Caroline Leon is an Australian climber who in 2023, set a Guinness World Record by becoming the first woman in the world to summit the Volcanic Seven Summits in fastest time.

Caroline set out to climb the highest volcanoes in each of the seven continents on 1 January 2023 by summiting the highest Volcano in the world; Ojos Del Salado 6,893 meters (22,615 ft.) in Chile, followed by Mt Sidley 4,285 meters (14,058 ft.) the highest Volcano in Antarctica, then Pico De Orizaba 5,636 meters (18,491 ft.) in Mexico. Caroline reached the seventh summit, Mt Damavand, the highest Volcano in Asia on 4 July 2023, completing the Volcanic Seven Summits in the fastest time of 183 days.

== Biography ==
In 2015, Carolin had a life threatening rock-climbing accident, when she fell 7–12 meters from an outdoor rock-climbing wall in Dubai. Caroline was rushed to hospital with life-threatening injuries that included two shattered feet, a broken pelvis and spine. Initially Doctors told her that she would never walk again. After 14 surgeries, 23 blood transfusions & two years of extensive rehabilitation Caroline regained the ability to walk.

In 2019, Caroline Leon became a DHL ambassador partnering with the logistics giant to set a New Guinness World Record to be the First woman in the world to summit all the mountains in the Middle East & the Arabian peninsula.

== Climbing career ==
Caroline started mountain climbing in 2012 when she climbed Kilimanjaro for the Gulf Charity; Gulf for Good. Since then Caroline has climbed over 38 mountains including climbing Mt Kilimanjaro 4 times, and Mount Damavand 3 times.

Caroline attempted a New Guinness World Record to be the First woman in the world to summit all the mountains in the Middle East & the Arabian peninsula in less than 30 days. As part of this initiative Caroline climbed several mountains in the Middle East; (2019) - Jebel Shams, Oman, (2019) Jebel Sawda, Saudi Arabia, (2019) Mt St Catherine, Egypt, (2019) Mt Ararat, Turkey, (2019) Mt Hermon, Syria, (2019) Jebal el Sheikh, Lebanon, (2019) Mt Damavand, Iran (2019) Jabal Dami, Jordan, (2019) Jebel Jais, UAE.

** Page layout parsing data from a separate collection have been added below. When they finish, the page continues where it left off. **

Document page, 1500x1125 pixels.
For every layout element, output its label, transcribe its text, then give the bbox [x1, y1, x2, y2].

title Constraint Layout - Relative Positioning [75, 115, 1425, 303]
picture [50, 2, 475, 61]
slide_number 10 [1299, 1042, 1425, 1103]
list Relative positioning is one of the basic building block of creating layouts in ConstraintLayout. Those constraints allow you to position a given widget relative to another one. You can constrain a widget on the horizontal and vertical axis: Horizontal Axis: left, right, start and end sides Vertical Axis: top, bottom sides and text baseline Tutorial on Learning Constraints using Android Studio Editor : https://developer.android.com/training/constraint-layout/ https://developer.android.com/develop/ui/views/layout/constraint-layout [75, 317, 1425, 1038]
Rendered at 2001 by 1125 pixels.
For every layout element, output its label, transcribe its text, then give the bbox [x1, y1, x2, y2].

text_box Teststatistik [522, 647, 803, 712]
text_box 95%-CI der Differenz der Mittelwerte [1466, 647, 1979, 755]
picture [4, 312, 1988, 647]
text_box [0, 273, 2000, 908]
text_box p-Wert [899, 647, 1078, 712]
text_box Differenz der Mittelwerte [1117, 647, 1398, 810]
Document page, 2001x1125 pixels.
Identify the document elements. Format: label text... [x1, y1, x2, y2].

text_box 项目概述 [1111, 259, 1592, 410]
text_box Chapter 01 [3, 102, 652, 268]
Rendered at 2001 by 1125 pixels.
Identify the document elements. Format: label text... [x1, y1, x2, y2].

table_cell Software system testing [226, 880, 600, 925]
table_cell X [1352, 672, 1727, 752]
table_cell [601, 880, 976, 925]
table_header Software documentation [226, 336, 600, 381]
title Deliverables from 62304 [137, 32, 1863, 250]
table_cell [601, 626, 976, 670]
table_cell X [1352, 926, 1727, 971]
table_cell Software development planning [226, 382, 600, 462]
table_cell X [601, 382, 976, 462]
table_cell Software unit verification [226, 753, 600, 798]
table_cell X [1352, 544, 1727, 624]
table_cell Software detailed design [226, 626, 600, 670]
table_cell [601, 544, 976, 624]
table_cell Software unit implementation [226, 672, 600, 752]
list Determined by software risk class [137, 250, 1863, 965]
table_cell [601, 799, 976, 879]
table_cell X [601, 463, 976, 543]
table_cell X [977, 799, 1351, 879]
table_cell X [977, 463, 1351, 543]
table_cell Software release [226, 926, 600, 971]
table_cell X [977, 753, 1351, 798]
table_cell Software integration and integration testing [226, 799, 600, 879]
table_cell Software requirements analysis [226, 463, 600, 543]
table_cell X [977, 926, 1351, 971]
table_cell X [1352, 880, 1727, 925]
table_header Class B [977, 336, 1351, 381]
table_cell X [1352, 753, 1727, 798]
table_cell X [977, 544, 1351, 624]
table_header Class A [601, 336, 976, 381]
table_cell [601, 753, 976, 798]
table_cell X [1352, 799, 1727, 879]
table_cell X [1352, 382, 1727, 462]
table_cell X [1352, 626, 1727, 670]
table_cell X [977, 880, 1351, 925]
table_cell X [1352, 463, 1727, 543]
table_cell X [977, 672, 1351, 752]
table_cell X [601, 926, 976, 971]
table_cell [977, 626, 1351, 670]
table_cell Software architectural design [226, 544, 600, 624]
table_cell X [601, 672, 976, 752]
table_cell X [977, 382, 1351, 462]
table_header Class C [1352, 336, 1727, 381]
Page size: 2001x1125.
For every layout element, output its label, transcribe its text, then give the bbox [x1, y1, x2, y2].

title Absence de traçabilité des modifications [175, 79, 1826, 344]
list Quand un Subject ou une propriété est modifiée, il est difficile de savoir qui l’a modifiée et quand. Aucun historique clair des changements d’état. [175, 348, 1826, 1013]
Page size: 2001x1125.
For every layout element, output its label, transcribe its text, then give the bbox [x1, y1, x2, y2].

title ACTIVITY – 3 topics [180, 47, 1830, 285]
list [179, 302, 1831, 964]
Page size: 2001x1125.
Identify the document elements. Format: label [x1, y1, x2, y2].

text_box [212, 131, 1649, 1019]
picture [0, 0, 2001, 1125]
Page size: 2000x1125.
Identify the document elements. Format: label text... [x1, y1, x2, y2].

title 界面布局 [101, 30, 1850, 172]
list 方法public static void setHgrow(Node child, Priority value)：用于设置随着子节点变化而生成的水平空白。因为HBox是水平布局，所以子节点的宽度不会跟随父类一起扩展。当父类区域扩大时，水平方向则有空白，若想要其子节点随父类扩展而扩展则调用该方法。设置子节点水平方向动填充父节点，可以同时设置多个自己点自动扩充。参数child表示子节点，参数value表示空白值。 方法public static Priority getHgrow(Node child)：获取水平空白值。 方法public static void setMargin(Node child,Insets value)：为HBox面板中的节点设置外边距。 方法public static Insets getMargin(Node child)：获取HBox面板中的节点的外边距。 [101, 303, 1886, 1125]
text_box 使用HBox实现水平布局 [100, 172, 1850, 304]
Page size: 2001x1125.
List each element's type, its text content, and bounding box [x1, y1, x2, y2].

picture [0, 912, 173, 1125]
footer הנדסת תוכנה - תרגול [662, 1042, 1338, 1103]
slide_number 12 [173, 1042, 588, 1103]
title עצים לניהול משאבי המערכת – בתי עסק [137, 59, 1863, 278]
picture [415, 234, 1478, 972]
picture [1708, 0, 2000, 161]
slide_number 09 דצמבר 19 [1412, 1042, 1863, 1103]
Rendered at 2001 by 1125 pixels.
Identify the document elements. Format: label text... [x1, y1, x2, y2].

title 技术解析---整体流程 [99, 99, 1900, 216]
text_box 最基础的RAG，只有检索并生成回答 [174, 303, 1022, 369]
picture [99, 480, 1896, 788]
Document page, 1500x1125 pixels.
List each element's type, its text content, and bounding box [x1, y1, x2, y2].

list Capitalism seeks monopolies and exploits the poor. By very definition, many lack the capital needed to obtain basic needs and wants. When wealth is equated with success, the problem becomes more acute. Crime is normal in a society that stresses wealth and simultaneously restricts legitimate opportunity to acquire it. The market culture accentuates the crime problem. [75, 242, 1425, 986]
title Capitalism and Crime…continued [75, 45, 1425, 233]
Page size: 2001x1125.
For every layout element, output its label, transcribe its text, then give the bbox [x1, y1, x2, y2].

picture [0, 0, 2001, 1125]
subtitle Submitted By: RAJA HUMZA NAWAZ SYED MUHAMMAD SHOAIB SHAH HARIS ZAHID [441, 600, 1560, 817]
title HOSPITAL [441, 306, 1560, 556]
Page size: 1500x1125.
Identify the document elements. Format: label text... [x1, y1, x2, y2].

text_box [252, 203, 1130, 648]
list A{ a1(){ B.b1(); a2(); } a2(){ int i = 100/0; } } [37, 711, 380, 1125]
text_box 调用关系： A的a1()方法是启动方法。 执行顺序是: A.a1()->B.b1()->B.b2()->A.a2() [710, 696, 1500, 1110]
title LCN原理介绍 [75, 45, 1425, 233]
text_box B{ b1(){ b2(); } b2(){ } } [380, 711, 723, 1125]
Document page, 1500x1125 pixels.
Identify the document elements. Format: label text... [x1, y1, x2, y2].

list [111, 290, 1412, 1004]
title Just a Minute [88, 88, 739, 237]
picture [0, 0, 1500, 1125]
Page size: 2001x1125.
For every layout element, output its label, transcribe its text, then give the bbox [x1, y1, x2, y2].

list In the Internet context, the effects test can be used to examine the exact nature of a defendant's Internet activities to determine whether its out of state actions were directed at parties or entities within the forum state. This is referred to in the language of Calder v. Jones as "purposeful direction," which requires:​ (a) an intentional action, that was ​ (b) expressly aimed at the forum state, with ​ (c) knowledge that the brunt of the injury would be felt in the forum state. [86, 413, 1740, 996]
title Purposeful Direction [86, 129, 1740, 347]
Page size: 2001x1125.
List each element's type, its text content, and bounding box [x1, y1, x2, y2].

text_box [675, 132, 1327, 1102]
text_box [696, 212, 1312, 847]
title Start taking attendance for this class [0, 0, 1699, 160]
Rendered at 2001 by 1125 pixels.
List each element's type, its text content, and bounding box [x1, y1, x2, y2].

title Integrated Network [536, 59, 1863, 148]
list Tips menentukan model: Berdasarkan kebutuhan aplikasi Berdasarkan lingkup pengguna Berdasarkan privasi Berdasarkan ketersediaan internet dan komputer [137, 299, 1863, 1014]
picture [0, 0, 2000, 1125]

In 2023, Caroline completed a speed record of the Volcanic Seven Summits climbing; (2023).

Caroline has also climbed (2018) - Mt Longonot, Kenya, (2019) - Mt Kosciuszko, Australia, (2021) - Mt Baker, USA, (2022) - Mt Meru, Tanzania, (2022) - Mt Kazbek, Georgia, (2022) - San Francisco, Chile, (2022) - Siete Hermanos, Chile, (2023) - La Maliche, Mexico, (2024) - Aconcagua, Argentina, (2023) - Manso, Argentina, (2023) - Mt Bonete, Argentina, (2024) - Mera Peak, Nepal, (2024) - Lobuche East Nepal, (2024) Island Peak, Nepal.

Caroline reached the summit of Mount Everest on 23 May 2025.